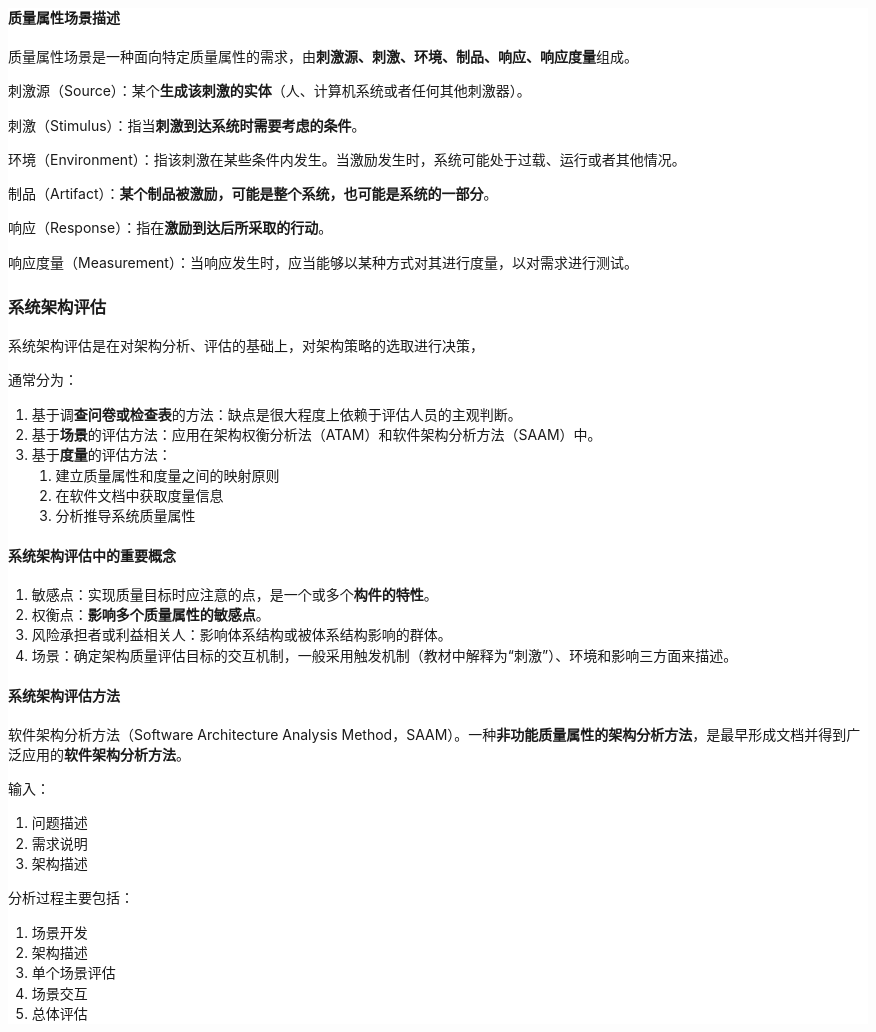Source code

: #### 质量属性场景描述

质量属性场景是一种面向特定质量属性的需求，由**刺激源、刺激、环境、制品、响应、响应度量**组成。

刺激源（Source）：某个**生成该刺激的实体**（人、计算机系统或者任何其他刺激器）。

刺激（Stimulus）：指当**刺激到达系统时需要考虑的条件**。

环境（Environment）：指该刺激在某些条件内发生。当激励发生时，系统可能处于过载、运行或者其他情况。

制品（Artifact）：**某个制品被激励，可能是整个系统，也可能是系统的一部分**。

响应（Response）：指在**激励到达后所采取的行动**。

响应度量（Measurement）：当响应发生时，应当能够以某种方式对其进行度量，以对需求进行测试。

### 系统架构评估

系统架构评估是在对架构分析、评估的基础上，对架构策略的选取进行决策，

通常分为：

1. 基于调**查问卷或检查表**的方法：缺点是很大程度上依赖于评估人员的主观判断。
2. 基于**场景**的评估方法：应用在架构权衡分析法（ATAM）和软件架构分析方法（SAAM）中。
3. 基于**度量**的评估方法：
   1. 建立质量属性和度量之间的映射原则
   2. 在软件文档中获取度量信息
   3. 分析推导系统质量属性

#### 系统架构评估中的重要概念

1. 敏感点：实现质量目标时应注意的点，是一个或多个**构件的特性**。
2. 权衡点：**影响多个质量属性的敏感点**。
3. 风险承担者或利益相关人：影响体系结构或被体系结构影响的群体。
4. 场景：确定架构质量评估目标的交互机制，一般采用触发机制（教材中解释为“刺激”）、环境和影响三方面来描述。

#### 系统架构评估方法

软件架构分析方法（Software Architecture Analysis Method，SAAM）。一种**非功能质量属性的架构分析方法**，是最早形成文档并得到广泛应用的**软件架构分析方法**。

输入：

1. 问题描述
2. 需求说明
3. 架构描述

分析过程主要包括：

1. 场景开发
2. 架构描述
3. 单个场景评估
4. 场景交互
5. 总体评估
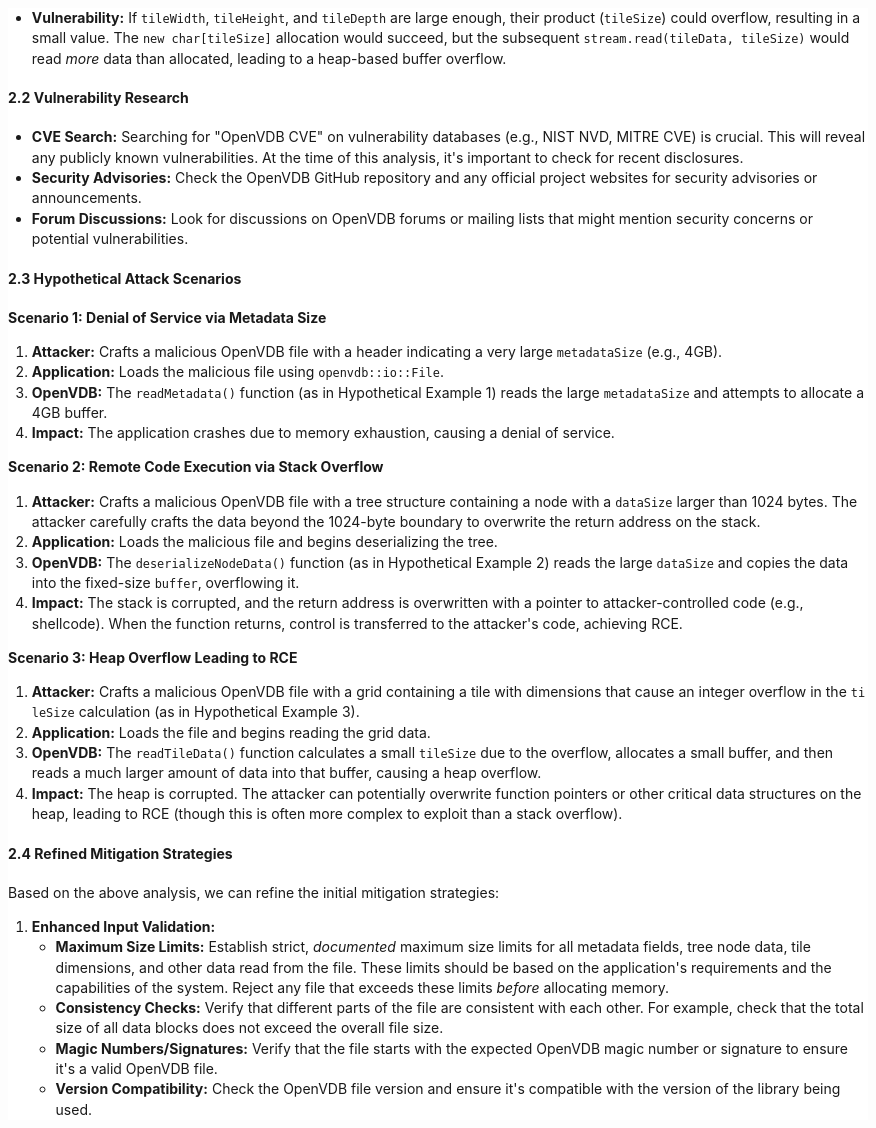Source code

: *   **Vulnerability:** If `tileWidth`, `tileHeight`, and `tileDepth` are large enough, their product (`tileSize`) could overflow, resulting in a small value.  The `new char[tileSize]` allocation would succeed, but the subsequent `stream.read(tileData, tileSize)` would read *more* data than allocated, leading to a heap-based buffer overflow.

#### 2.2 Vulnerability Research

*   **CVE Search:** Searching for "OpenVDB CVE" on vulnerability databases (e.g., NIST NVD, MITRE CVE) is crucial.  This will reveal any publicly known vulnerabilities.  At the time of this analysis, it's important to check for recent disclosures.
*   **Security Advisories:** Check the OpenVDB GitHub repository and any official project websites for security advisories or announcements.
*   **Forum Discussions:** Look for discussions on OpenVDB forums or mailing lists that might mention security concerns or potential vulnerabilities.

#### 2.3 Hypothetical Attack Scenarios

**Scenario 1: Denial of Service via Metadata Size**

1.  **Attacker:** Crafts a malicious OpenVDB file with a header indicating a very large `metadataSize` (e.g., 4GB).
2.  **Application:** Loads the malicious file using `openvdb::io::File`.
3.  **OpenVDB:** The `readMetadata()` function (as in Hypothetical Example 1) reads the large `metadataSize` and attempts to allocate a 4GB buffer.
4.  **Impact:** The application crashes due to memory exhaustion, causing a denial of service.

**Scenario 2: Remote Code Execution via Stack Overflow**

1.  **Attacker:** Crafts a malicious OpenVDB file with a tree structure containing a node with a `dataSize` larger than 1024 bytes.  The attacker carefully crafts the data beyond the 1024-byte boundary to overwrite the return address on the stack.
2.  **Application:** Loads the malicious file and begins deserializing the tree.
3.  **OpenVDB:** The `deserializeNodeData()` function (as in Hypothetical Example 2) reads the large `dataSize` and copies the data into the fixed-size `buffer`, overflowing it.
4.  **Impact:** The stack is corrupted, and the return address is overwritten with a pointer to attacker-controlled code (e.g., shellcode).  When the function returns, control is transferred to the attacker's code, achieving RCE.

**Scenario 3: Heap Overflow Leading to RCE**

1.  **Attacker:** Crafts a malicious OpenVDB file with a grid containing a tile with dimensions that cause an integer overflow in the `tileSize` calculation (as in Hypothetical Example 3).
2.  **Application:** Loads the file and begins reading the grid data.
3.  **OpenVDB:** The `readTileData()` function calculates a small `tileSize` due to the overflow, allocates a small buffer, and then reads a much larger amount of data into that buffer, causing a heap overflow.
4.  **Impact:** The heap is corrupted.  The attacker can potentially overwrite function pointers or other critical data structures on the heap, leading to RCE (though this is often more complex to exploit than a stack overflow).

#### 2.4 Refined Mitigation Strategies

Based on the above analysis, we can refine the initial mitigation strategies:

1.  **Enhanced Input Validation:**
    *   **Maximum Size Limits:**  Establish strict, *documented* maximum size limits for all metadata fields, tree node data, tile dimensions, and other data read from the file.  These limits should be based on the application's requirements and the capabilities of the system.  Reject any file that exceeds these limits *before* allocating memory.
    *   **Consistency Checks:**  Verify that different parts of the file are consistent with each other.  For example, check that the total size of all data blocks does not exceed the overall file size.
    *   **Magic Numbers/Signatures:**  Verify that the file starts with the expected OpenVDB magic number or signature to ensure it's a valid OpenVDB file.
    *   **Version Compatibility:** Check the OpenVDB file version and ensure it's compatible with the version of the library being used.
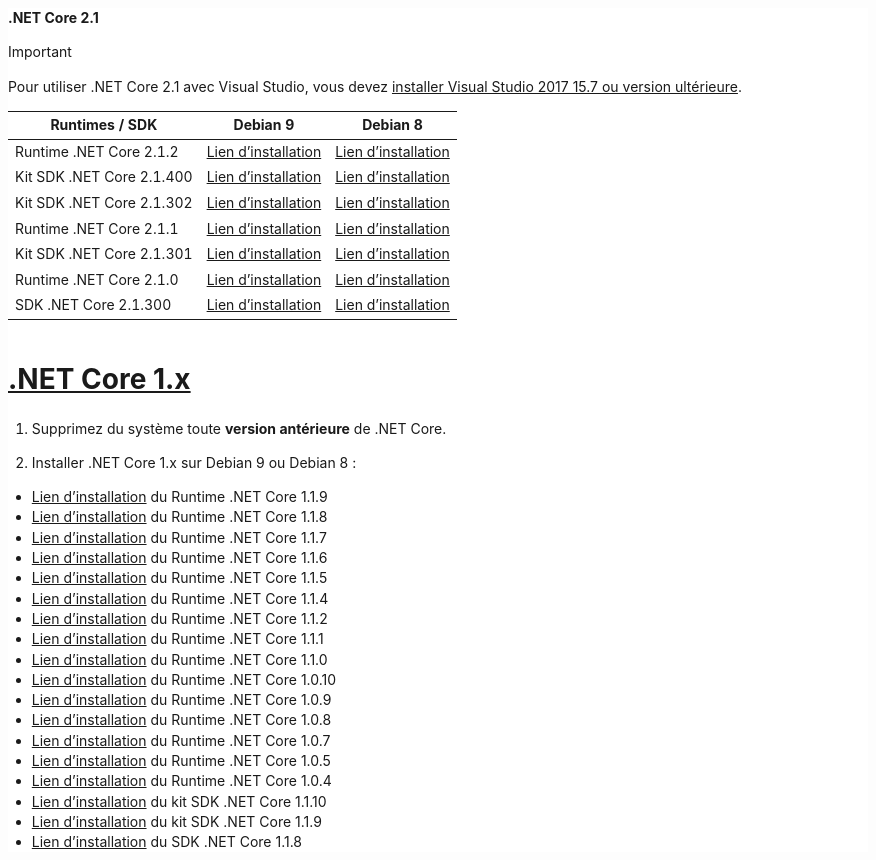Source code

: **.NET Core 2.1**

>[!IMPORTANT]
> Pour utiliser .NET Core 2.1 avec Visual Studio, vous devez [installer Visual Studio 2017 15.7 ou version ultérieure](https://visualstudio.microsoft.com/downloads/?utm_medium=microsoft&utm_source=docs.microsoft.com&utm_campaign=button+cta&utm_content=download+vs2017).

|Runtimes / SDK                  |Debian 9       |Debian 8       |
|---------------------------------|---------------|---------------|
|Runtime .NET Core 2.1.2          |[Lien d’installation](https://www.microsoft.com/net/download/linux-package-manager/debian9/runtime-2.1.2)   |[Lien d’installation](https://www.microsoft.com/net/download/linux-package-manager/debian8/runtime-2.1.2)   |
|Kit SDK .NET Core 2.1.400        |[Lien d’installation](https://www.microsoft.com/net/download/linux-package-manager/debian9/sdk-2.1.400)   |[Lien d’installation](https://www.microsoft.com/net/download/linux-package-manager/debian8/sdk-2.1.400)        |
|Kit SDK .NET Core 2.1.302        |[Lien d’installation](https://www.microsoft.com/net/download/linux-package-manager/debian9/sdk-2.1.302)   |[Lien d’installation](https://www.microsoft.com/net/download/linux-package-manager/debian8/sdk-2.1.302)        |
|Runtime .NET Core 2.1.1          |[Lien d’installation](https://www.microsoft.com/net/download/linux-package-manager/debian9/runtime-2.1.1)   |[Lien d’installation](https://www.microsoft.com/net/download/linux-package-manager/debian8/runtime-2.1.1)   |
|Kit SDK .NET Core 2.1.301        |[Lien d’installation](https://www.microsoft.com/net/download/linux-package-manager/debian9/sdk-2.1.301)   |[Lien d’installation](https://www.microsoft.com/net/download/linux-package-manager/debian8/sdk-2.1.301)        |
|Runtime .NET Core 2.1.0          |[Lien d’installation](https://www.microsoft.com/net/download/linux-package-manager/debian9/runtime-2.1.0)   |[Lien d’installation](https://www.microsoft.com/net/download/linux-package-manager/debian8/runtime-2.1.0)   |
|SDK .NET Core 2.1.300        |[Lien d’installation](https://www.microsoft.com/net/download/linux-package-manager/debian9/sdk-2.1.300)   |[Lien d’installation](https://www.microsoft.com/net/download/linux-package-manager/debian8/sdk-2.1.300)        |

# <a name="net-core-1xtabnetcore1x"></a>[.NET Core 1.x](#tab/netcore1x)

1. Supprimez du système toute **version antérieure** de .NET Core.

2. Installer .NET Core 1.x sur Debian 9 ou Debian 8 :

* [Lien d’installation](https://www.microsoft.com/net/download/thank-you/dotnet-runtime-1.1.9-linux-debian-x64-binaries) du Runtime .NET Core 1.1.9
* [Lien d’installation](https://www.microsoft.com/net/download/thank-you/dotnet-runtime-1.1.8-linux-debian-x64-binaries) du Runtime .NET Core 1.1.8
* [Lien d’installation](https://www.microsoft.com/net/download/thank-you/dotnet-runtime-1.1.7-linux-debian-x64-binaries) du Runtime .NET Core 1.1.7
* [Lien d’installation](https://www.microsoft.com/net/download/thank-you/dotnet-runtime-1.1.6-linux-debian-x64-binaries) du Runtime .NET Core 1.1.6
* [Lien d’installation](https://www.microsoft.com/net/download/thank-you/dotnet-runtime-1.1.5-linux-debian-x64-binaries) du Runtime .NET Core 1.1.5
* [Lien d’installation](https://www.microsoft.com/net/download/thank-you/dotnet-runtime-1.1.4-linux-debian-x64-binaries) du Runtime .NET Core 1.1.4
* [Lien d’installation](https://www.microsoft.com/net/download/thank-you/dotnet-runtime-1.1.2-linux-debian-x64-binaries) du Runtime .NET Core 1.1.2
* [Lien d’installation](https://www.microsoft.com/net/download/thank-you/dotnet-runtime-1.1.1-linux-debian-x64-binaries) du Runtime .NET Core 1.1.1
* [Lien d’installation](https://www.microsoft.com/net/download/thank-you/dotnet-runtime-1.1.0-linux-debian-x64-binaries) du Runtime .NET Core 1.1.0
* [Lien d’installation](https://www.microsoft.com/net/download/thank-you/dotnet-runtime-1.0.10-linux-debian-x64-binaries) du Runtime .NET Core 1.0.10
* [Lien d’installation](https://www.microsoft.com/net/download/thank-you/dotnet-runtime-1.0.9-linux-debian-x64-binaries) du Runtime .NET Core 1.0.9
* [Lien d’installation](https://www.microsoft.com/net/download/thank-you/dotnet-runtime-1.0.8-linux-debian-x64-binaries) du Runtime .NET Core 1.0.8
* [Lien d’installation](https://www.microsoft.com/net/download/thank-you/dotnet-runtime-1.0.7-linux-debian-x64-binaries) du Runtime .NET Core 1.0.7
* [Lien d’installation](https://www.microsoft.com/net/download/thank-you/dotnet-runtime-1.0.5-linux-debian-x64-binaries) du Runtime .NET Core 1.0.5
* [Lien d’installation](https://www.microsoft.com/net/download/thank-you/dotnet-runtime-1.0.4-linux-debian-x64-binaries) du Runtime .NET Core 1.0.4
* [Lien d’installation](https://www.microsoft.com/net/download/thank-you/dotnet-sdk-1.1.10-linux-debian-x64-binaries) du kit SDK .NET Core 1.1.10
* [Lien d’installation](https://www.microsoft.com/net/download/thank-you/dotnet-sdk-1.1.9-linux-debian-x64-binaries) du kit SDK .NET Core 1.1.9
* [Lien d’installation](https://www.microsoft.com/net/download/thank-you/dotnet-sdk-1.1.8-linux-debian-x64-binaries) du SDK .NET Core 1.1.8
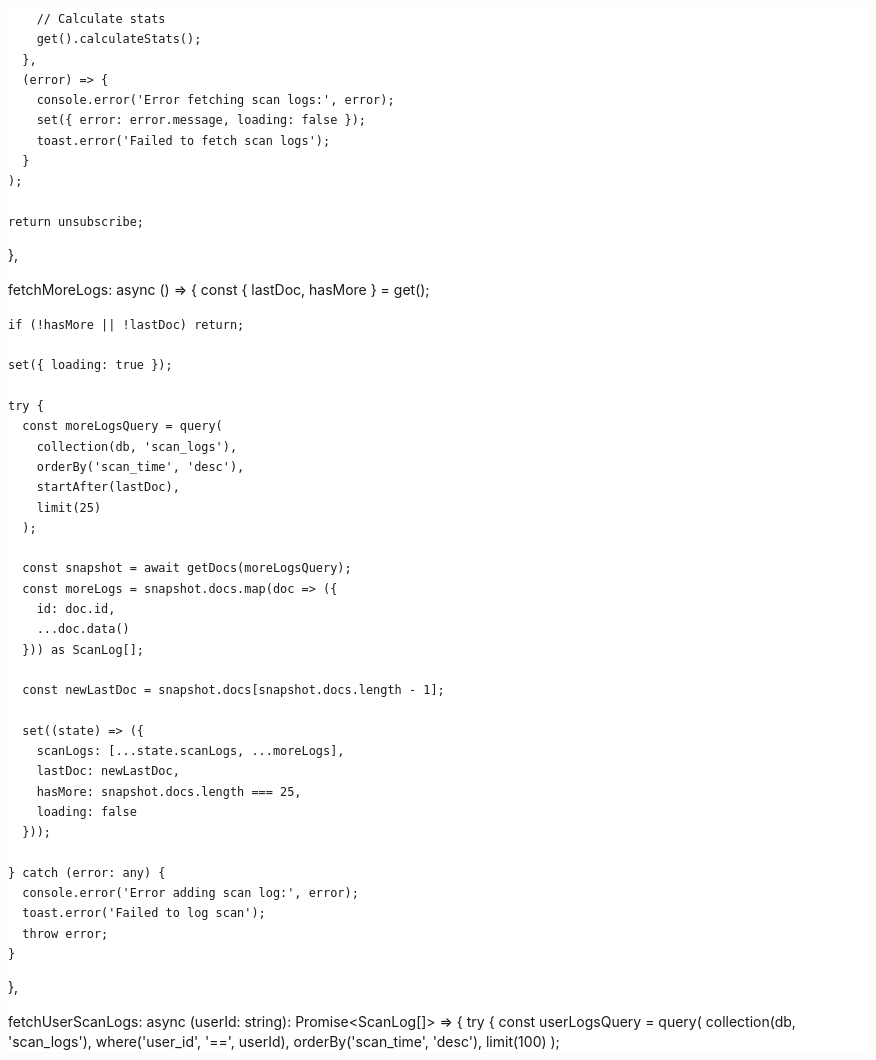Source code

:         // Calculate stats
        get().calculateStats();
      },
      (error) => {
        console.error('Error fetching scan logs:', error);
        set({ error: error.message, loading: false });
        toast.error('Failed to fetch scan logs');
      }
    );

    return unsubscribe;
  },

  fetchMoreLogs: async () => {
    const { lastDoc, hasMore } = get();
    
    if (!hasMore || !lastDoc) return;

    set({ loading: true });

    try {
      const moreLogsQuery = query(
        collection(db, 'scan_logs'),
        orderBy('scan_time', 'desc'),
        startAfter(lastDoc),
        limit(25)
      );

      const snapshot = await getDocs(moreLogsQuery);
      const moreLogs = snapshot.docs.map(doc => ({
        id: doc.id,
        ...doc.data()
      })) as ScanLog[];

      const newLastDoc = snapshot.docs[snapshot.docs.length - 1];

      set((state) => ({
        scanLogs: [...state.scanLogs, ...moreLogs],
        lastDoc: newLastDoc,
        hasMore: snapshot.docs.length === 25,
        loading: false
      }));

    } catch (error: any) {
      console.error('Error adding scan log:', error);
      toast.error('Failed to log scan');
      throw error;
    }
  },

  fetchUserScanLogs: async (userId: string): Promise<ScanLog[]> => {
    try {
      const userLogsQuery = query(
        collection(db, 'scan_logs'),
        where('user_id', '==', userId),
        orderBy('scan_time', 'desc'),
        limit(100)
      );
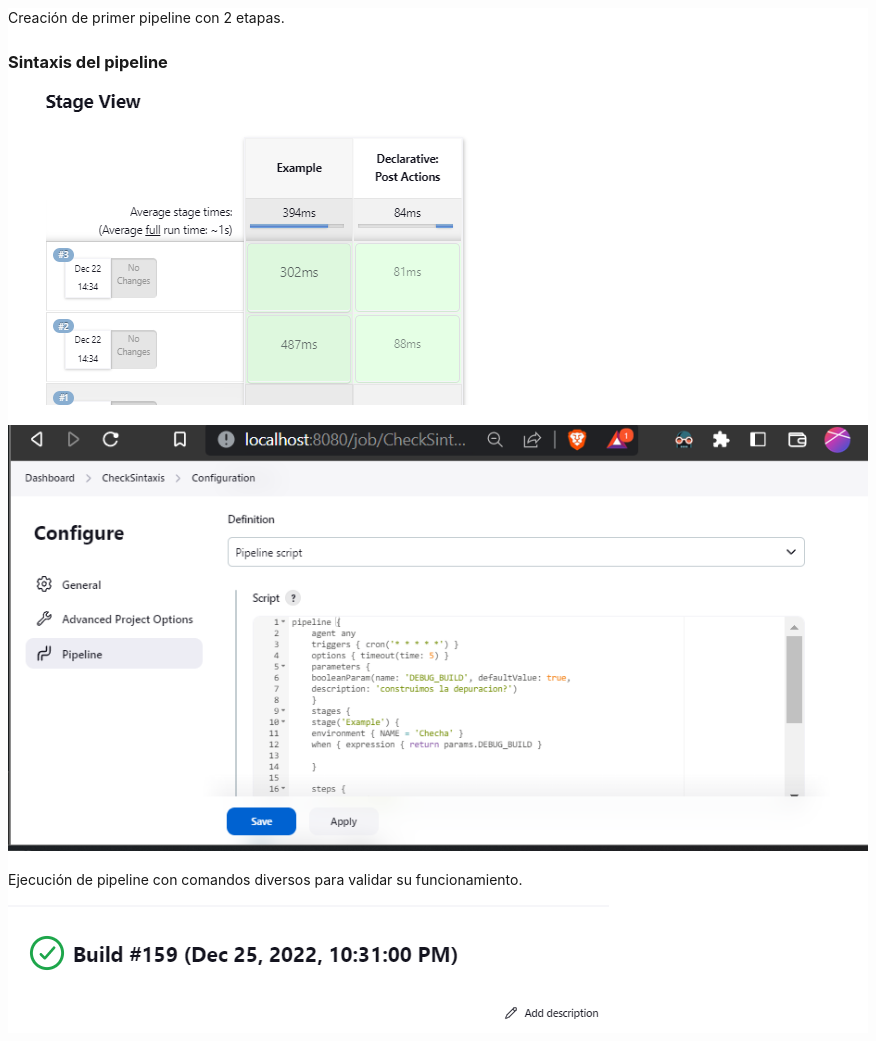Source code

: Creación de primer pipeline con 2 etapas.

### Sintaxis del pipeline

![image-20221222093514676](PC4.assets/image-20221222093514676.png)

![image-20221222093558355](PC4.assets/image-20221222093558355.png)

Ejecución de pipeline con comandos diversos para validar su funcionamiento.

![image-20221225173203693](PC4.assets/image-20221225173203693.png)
^^^^^^^^^^^^^^^^
__Request__.
From the records, retype every line starting with the line containing "刺激（Stimulus）：指当**刺激到达系统时需要考虑的条件**。" and going on through the line containing "#### 2.2 Vulnerability Research", both included. Leave the pictures out.

__Task output__.
刺激（Stimulus）：指当**刺激到达系统时需要考虑的条件**。

环境（Environment）：指该刺激在某些条件内发生。当激励发生时，系统可能处于过载、运行或者其他情况。

制品（Artifact）：**某个制品被激励，可能是整个系统，也可能是系统的一部分**。

响应（Response）：指在**激励到达后所采取的行动**。

响应度量（Measurement）：当响应发生时，应当能够以某种方式对其进行度量，以对需求进行测试。

### 系统架构评估

系统架构评估是在对架构分析、评估的基础上，对架构策略的选取进行决策，

通常分为：

1. 基于调**查问卷或检查表**的方法：缺点是很大程度上依赖于评估人员的主观判断。
2. 基于**场景**的评估方法：应用在架构权衡分析法（ATAM）和软件架构分析方法（SAAM）中。
3. 基于**度量**的评估方法：
   1. 建立质量属性和度量之间的映射原则
   2. 在软件文档中获取度量信息
   3. 分析推导系统质量属性

#### 系统架构评估中的重要概念

1. 敏感点：实现质量目标时应注意的点，是一个或多个**构件的特性**。
2. 权衡点：**影响多个质量属性的敏感点**。
3. 风险承担者或利益相关人：影响体系结构或被体系结构影响的群体。
4. 场景：确定架构质量评估目标的交互机制，一般采用触发机制（教材中解释为“刺激”）、环境和影响三方面来描述。

#### 系统架构评估方法

软件架构分析方法（Software Architecture Analysis Method，SAAM）。一种**非功能质量属性的架构分析方法**，是最早形成文档并得到广泛应用的**软件架构分析方法**。

输入：

1. 问题描述
2. 需求说明
3. 架构描述

分析过程主要包括：

1. 场景开发
2. 架构描述
3. 单个场景评估
4. 场景交互
5. 总体评估
Source code

: *   **Vulnerability:** If `tileWidth`, `tileHeight`, and `tileDepth` are large enough, their product (`tileSize`) could overflow, resulting in a small value.  The `new char[tileSize]` allocation would succeed, but the subsequent `stream.read(tileData, tileSize)` would read *more* data than allocated, leading to a heap-based buffer overflow.

#### 2.2 Vulnerability Research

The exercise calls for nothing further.